━━━ SOURCE RECORDS ━━━
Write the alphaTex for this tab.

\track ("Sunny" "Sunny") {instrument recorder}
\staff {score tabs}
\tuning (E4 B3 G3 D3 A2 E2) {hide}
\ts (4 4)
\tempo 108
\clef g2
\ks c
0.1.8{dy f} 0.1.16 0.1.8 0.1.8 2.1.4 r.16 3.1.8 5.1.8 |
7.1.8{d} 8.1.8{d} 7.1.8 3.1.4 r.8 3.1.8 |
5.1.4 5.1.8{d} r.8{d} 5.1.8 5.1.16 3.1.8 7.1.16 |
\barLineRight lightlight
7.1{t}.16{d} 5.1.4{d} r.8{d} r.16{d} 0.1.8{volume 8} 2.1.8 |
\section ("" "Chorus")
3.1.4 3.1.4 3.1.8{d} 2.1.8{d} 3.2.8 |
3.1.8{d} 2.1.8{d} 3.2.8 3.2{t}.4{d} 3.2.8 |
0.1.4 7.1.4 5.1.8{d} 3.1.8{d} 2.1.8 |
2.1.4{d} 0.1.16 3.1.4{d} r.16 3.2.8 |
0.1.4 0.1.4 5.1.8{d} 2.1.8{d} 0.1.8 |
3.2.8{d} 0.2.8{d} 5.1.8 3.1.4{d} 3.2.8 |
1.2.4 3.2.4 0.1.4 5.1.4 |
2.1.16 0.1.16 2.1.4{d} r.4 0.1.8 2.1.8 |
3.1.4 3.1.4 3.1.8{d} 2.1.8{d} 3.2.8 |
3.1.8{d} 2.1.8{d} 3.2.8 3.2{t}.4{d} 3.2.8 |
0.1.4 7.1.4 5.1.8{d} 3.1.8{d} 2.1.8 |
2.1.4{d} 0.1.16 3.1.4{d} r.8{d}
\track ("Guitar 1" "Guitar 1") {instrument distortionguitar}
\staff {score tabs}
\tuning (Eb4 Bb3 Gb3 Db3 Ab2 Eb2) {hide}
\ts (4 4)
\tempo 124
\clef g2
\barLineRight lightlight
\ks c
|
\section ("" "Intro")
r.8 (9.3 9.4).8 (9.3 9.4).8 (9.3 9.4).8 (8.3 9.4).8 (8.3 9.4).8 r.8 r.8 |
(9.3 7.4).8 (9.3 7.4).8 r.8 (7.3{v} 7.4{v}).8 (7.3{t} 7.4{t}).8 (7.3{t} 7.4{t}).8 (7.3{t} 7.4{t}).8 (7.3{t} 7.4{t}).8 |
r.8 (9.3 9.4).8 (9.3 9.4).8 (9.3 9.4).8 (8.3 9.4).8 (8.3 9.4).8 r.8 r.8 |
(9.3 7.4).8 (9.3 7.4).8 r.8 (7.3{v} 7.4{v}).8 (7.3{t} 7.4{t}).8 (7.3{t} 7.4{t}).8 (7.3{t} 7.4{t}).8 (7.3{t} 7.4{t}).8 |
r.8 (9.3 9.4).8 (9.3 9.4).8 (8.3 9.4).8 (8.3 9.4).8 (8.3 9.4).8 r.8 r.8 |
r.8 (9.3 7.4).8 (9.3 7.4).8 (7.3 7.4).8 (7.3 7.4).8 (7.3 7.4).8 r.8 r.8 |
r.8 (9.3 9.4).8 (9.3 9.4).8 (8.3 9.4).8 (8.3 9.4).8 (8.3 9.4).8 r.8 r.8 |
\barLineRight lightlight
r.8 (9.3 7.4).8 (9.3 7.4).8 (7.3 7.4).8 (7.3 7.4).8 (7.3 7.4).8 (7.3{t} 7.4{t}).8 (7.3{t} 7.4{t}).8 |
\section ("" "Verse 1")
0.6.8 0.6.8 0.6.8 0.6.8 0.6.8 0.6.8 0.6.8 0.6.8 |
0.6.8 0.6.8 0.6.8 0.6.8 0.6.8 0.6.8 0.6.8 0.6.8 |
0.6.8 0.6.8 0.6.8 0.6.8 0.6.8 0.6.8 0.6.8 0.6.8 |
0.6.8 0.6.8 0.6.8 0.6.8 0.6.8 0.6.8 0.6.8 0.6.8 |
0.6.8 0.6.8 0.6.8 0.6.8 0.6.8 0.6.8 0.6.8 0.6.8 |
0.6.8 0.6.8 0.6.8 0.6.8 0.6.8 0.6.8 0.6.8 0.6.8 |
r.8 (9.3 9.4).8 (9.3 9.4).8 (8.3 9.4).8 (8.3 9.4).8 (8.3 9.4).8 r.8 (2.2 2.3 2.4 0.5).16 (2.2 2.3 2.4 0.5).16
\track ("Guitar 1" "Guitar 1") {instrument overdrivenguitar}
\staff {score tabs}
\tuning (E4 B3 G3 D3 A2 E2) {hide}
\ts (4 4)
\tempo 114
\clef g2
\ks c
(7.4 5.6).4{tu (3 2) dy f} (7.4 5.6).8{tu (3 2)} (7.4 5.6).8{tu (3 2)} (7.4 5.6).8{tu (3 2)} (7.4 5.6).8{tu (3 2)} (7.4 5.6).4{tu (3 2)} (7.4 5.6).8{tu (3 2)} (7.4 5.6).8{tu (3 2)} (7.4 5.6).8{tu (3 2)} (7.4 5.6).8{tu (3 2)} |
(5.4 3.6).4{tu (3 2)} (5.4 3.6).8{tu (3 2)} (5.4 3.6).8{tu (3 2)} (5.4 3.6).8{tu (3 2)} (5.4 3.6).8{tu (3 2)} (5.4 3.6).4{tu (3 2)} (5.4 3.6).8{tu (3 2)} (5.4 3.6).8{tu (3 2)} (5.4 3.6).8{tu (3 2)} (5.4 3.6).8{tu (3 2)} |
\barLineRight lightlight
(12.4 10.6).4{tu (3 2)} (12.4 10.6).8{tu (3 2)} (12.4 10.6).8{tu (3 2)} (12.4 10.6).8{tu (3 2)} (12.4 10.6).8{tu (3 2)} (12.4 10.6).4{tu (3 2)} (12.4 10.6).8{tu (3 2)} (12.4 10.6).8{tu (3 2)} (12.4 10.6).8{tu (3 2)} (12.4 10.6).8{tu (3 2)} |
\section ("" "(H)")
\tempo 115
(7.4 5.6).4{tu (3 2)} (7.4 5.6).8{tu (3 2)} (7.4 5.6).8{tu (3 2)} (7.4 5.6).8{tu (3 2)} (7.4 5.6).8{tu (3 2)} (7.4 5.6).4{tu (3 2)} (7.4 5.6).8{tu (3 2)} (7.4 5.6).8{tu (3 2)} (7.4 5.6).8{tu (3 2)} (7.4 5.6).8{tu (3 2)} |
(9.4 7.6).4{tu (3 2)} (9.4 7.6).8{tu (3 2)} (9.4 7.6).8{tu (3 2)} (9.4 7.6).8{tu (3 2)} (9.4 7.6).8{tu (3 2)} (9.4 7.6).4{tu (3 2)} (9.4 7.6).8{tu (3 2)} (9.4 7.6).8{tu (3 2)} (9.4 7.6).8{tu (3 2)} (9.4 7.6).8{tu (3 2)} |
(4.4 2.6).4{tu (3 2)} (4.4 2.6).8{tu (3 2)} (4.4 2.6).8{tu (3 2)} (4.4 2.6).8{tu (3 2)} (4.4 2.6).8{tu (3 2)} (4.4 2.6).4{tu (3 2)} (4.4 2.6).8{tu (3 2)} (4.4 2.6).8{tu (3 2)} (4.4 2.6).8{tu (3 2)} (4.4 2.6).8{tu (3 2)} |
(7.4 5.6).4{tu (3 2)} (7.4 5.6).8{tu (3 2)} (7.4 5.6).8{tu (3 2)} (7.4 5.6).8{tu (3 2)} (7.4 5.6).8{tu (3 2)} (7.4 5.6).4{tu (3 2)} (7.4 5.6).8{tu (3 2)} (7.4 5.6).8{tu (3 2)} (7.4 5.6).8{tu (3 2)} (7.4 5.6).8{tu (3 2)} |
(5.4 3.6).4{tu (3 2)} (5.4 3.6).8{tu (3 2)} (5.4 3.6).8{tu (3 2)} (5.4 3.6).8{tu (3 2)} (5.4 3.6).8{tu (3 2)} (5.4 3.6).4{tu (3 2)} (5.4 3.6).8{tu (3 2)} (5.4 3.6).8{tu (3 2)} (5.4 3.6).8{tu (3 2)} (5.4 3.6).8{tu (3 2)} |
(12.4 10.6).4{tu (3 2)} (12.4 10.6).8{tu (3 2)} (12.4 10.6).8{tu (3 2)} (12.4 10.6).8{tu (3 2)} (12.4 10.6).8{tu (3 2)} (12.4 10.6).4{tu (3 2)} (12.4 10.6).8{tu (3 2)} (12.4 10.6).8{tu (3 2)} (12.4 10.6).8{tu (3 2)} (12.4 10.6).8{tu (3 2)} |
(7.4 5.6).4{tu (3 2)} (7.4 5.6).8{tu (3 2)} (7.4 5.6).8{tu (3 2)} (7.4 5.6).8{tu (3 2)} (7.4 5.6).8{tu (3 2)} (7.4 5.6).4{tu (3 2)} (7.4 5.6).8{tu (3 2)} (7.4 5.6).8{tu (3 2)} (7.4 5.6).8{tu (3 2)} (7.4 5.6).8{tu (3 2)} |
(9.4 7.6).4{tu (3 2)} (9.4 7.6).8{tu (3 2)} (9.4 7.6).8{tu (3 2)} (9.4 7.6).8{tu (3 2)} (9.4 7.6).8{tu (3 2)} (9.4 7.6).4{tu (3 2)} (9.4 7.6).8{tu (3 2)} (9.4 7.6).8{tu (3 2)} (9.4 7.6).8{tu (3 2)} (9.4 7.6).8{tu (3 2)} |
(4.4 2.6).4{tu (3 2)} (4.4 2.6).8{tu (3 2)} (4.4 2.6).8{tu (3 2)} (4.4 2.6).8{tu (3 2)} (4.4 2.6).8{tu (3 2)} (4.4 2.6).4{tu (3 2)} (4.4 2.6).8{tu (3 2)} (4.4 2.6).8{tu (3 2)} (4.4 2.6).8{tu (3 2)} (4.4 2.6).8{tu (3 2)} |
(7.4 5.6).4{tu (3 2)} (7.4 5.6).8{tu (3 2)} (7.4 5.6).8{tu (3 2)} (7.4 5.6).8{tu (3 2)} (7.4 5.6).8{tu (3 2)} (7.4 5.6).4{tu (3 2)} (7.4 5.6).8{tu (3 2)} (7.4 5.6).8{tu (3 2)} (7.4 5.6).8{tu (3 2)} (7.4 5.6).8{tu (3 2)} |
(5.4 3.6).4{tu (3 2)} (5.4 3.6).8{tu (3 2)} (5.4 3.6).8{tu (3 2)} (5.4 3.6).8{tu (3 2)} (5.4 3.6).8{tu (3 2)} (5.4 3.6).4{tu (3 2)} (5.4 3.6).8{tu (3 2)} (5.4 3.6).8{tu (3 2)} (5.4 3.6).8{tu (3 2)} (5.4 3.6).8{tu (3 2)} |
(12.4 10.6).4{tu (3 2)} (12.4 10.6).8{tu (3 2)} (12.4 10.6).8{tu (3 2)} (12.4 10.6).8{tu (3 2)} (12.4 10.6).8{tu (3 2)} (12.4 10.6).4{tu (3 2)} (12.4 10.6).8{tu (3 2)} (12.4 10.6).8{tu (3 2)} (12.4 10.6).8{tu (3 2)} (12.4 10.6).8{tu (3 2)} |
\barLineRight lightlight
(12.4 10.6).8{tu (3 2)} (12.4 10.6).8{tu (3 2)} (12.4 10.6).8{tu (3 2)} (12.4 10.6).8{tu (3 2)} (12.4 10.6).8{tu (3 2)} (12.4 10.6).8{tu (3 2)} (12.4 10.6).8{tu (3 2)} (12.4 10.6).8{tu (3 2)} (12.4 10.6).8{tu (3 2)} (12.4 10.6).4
━━━
PROBLEM REQUIREMENTS: Pick out and copy each line of the material above that contains the string "instrument".

ANSWER BELOW:
\track ("Sunny" "Sunny") {instrument recorder}
\track ("Guitar 1" "Guitar 1") {instrument distortionguitar}
\track ("Guitar 1" "Guitar 1") {instrument overdrivenguitar}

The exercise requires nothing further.